S'enfoncer dans les entrailles de la Terre peut générer une certaine appréhension si l’on est tant soit peu claustrophobe. Est-ce retourner dans le sein de la mère ou s'entraîner à l'ultime voyage ? Nul n’étant encore capable de rebrousser chemin, la régression ne peut que se tourner vers l'avenir. Les regrets sont inutiles. La boussole qui coiffe la cervelle de Stella indique le sud avec raison. Arrivée en haut des marches, il est donc logique qu'elle marque une prudente hésitation. Seul le ronronnement d'une soufflerie monte vers la grille que Stella vient de forcer.

Les notes n'étaient pas toujours très claires. Philippe avait usé de codes lui permettant de se relire pour éviter qu'un lecteur indélicat en saisisse le sens. Naïf ! Stella avait immédiatement décelé les tournures qu'il partageait avec Max. Lui et son père avaient passé plus de temps à jouer avec des cryptogrammes qu'à suivre les cours de maths. S'il leur fallait remplacer les lettres par des chiffres dans leurs équations adolescentes, pourquoi ne pas faire l'inverse et chercher ce que signifiaient les opérations a priori simplistes qui ornaient les marges ? Stella avait passé quelques soirées à se creuser la tête et le résultat valait le déplacement de neurones. Les plans ressemblaient à ceux d'une usine, mais allez savoir ce qu'on y fabrique ! Quelque chose clochait : si les échanges interministériels avec la Déesse sont d'un inintérêt troublant, pourquoi sont-ils tous barrés du tampon "Confidentiel - Copie interdite" ? Les équations griffonnées ne peuvent qu'éveiller la curiosité. Stella trouva le procédé grossier. Deesse + Minerve = Morsure, Pit+Pit+Pit+Pit=Boum, Phil:Max=Aix, Kali*Jim=Nuke étaient les premières énigmes qu'elle déchiffra. Fallait-il vraiment prendre au sérieux ces gamineries indignes des enjeux qui se profilaient à la lecture des en-têtes ? Les conclusions lui avaient sauté aux yeux. Le centre de tri abrite une usine en sous-sol sous couvert de brûler les déchets. Toutes les fumées n'ont pas la même odeur, mais la vapeur d'eau n'inquiète plus les riverains.

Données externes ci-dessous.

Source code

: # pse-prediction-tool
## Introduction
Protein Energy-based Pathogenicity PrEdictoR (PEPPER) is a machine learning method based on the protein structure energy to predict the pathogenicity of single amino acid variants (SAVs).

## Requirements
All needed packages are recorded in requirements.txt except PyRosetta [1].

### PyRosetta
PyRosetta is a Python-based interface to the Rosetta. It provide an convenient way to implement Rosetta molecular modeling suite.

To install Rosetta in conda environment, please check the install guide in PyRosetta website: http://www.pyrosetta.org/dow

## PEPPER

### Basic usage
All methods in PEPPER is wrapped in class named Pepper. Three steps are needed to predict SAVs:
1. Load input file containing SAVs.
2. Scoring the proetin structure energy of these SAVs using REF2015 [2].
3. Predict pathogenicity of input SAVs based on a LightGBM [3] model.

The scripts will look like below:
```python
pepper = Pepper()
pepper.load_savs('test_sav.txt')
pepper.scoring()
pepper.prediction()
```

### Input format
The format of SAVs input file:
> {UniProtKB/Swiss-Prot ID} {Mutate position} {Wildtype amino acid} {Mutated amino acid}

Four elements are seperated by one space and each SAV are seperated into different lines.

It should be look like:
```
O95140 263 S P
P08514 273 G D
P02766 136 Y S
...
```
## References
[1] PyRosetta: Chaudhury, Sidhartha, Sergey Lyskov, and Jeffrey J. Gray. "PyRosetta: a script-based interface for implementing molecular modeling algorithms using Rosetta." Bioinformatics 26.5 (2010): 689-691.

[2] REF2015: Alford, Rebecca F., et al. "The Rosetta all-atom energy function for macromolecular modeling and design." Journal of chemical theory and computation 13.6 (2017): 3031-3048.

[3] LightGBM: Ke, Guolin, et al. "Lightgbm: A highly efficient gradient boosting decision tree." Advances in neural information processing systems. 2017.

Stella prend son courage à deux mains pour dévaler le grand escalier. Dans la descente, elle remarque que toutes portes sont murées. Il est déjà trop tard lorsqu'elle aperçoit les caméras. Au fond du trou, là aussi elle se heurte à un mur. Cela ne tient pas debout. On ne construit pas un tel édifice pour aller se cogner à un bloc de béton. Stella passe les doigts sur la paroi glacée d'où suinte un liquide un peu graisseux. Elle cherche quelque indice qui lui permette de s'infiltrer, car le plan est formel, il y a un passage, indiqué sous le nom de La fuite. Bien que de petite taille, elle use de ses ressorts pour s'accrocher au conduit de ventilation. L'antenne est évidemment dissimulée derrière la grille. Dommage que la zappette n'ait pas été jointe aux dossiers ! En tordant un peu le métal, Stella réussit à se glisser, ses talents d'acrobate lui permettant de ramper le long du tuyau. Elle ne réfléchit plus, elle avance. La chaleur devient rapidement insupportable. La sueur semble suinter de tous ses pores. Certaines rigoles sont bouillantes, d'autres glacées. Elle avance toujours. Après des coudes et des abrupts, une nouvelle grille met un terme à sa reptation. Le spectacle auquel elle assiste est stupéfiant. La tête lui tourne. Une spirale abyssale avale le rythme des machines.